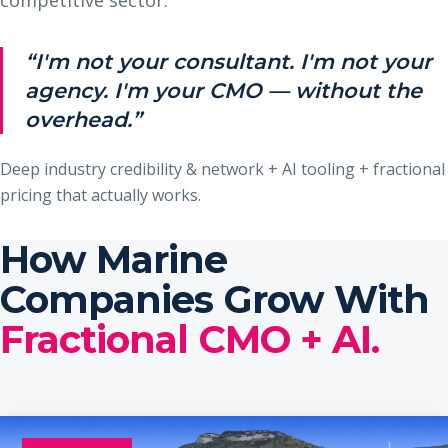
“I'm not your consultant. I'm not your
agency. I'm your CMO — without the
overhead.”
Deep industry credibility & network + AI tooling + fractional
pricing that actually works.
How Marine
Companies Grow With
Fractional CMO + AI.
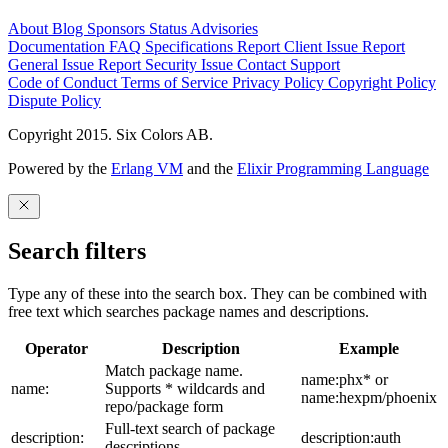
About
Blog
Sponsors
Status
Advisories
Documentation
FAQ
Specifications
Report Client Issue
Report
General Issue
Report Security Issue
Contact Support
Code of Conduct
Terms of Service
Privacy Policy
Copyright Policy
Dispute Policy
Copyright 2015. Six Colors AB.
Powered by the
Erlang VM
and the
Elixir Programming Language
Search filters
Type any of these into the search box. They can be combined with
free text which searches package names and descriptions.
Operator
Description
Example
Match package name.
name:phx* or
name:
Supports * wildcards and
name:hexpm/phoenix
repo/package form
Full-text search of package
description:
description:auth
descriptions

What this task involves
Repeat the listing above word for word and leave its images out.

Final answer
“I'm not your consultant. I'm not your
agency. I'm your CMO — without the
overhead.”
Deep industry credibility & network + AI tooling + fractional
pricing that actually works.
How Marine
Companies Grow With
Fractional CMO + AI.
About
Blog
Sponsors
Status
Advisories
Documentation
FAQ
Specifications
Report Client Issue
Report
General Issue
Report Security Issue
Contact Support
Code of Conduct
Terms of Service
Privacy Policy
Copyright Policy
Dispute Policy
Copyright 2015. Six Colors AB.
Powered by the
Erlang VM
and the
Elixir Programming Language
Search filters
Type any of these into the search box. They can be combined with
free text which searches package names and descriptions.
Operator
Description
Example
Match package name.
name:phx* or
name:
Supports * wildcards and
name:hexpm/phoenix
repo/package form
Full-text search of package
description:
description:auth
descriptions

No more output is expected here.